Ms Freeman stressed it cannot realistically be rolled out “until some of those unknowns are clarified” about transmission from people who have had the vaccine.

She said: “We have had some discussions on this. We’re not opposed to vaccine passports or the interoperability of such kinds of certificates.

“Our position, certainly my position, is we need to be clear on the purpose. Part on the clarity on the purpose will be informed by our growing understanding of the impact of the vaccine itself.

“We know from the clinical trials that the two vaccines we’re currently using are very effective in preventing those at greatest risk of serious illness and death. What we don’t know is if the vaccines have any impact on transmissibility – which is key in controlling the virus.”

The Health Secretary admitted “there will come a point” when the use of vaccine passports could have “real value for individuals”, but warned she is keen to “make sure the wider public understands the limitations of vaccination right now, based on what we know”.

She added: “I’ve heard people say ‘now that my granny’s been vaccinated, I can go and hug her’. I’d really rather you didn’t.

“Even when you’re vaccinated, I’d really rather you didn’t until we are sure about what is happening with transmissibility and case levels.”

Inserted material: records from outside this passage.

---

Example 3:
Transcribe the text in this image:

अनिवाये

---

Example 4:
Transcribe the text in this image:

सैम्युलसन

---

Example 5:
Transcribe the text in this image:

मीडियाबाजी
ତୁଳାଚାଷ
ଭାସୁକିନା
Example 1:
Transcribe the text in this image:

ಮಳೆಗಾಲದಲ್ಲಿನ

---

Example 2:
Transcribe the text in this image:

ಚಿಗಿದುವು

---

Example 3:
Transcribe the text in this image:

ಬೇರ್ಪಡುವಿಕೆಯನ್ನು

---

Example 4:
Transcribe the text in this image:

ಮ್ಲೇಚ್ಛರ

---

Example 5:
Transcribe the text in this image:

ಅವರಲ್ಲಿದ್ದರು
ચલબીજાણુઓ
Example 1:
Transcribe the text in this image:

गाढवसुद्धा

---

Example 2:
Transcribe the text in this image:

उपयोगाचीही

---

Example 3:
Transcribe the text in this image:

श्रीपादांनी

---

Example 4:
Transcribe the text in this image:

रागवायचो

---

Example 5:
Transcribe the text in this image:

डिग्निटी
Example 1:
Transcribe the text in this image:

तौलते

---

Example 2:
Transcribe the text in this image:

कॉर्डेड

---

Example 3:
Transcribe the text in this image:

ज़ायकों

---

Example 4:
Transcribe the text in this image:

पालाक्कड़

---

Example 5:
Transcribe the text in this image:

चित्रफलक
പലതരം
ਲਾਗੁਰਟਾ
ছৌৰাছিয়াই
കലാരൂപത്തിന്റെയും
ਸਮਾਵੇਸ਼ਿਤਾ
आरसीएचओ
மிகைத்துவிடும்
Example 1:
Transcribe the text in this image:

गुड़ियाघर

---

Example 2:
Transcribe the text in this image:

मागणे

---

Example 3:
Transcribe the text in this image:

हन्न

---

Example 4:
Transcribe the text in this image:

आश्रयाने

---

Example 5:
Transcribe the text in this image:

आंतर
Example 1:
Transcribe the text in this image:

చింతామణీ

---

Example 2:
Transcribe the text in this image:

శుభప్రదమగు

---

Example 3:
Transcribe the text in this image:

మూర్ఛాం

Mr Stewart had earlier put the same proposition to Dr Buist, who pointed to a motion agreed at the BMA GP conference, backing the idea.

Dr Buist said: “GPs are very much in favour of this.

“We want this to be done as seamlessly as possible. The last thing we want is patients coming to their GP looking for a piece of paper, some sort of certificate that says that they have been vaccinated.

“For some months now, I’ve been asking the Covid vaccination programme board to try and ensure that the system that records people who have bene given a vaccine has the capability in order to produce some sort of IT proof.

“I’m in favour of it being done as seamlessly as possible. It sounds like something that should be given serious consideration.”